Her poetry has been performed on radio and television and she gives regular readings and workshops around the country. Poems have appeared in The Independent, The Guardian, The Sunday Times, Poetry Review, The Rialto, The North, Stand, Writing Women and various other magazines. She is also represented in many anthologies, including New Women Poets (ed. Carol Rumens), Making For Planet Alice (ed. Maura Dooley), The Firebox (ed. Sean O’Brien), Scanning the Century (ed. Peter Forbes) and North by North East (ed. Andy Croft & Cynthia Fuller).
Linda has received various awards and fellowships for her work, including the first Arts Foundation Poetry Fellowship in 1993, as well as the Basil Bunting Award two years in a row (1989 and 1990) and fellowships at the Tyrone Guthrie Centre, Eire, Fine Arts Work Center, Provincetown, USA and Hawthornden Castle, Scotland.
Linda has a particular interest in cross-arts collaborations and has worked with visual artists and musicians on assorted projects. She teaches creative writing at the University of Newcastle and in various community contexts.

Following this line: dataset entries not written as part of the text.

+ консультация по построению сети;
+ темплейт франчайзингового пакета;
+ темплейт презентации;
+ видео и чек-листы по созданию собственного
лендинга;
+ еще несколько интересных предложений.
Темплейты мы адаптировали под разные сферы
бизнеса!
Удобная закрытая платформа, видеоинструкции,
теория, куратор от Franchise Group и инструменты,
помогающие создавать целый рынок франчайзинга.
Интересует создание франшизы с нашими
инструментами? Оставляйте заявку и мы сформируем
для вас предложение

Anna Woodford’s poems and reviews have been published in TLS, Rialto, Poetry London and Poetry Ireland Review. Her pamphlet Trailer (Five Leaves, 2007) is a Poetry Book Society Choice. She has received an Eric Gregory Award, an Arvon/Jerwood Apprenticeship, a Hawthornden Fellowship and a residency at the Blue Mountain Center (New York). She teaches creative writing for the Open University and at Newcastle University, where she is completing a PhD on the poetry of Sharon Olds. Her poetry commissions around the region include residencies at the Tyne & Wear Fire Service, Alnwick Garden and Durham Cathedral.